▶

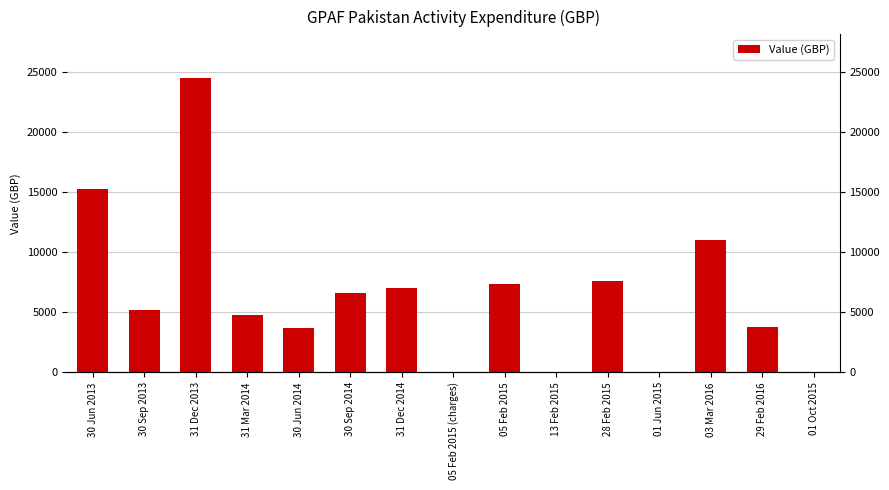

What is the average value?

6454.3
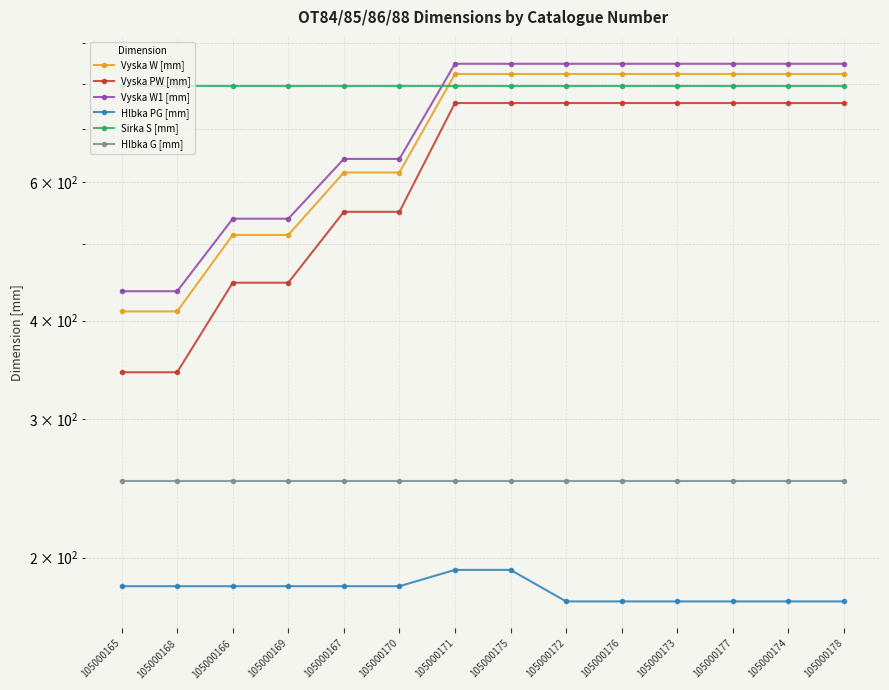

What is the average value of the Vyska PW [mm] series?

624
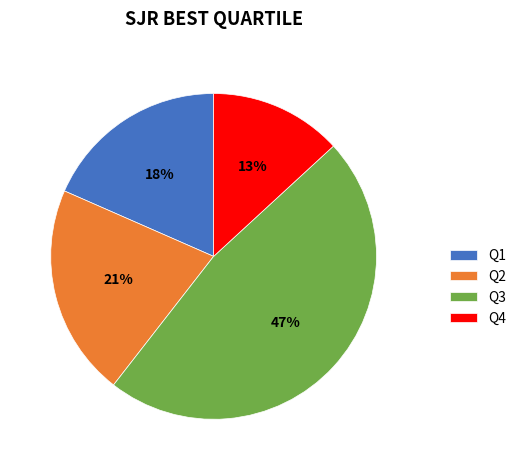

The Q4 slice represents 21% of the pie. True or false?

False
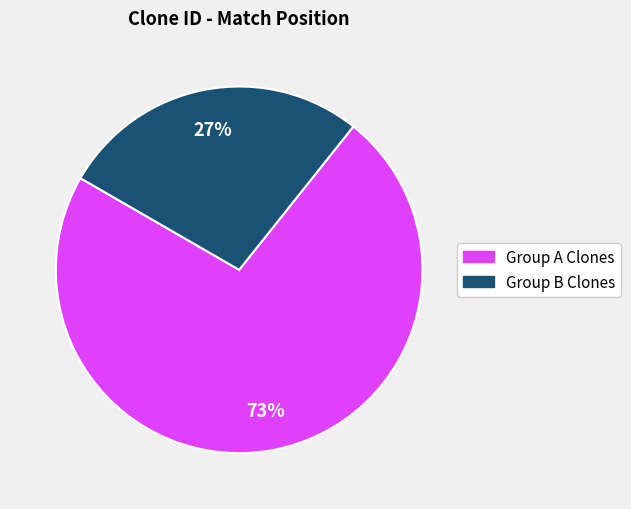

Is there a majority slice in this chart?

Yes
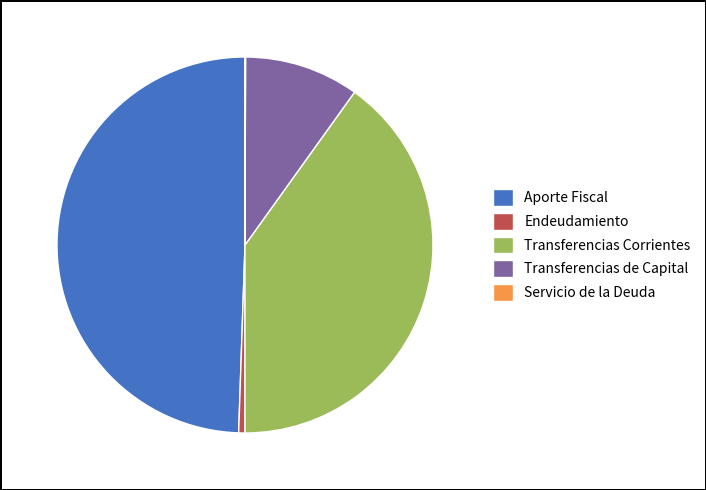

Is there any slice that represents more than half of the pie?

No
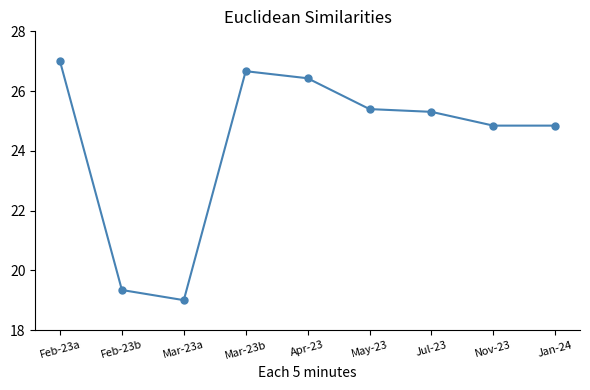

Approximately how many times larger is the value at Mar-23b compared to May-23?

1.0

◀

_Task description:_
Retype all of the material above word for word, leaving out the pictures.

_Result of the exercise:_
What is the average value?

6454.3

What is the average value of the Vyska PW [mm] series?

624

The Q4 slice represents 21% of the pie. True or false?

False

Is there a majority slice in this chart?

Yes

Is there any slice that represents more than half of the pie?

No

Approximately how many times larger is the value at Mar-23b compared to May-23?

1.0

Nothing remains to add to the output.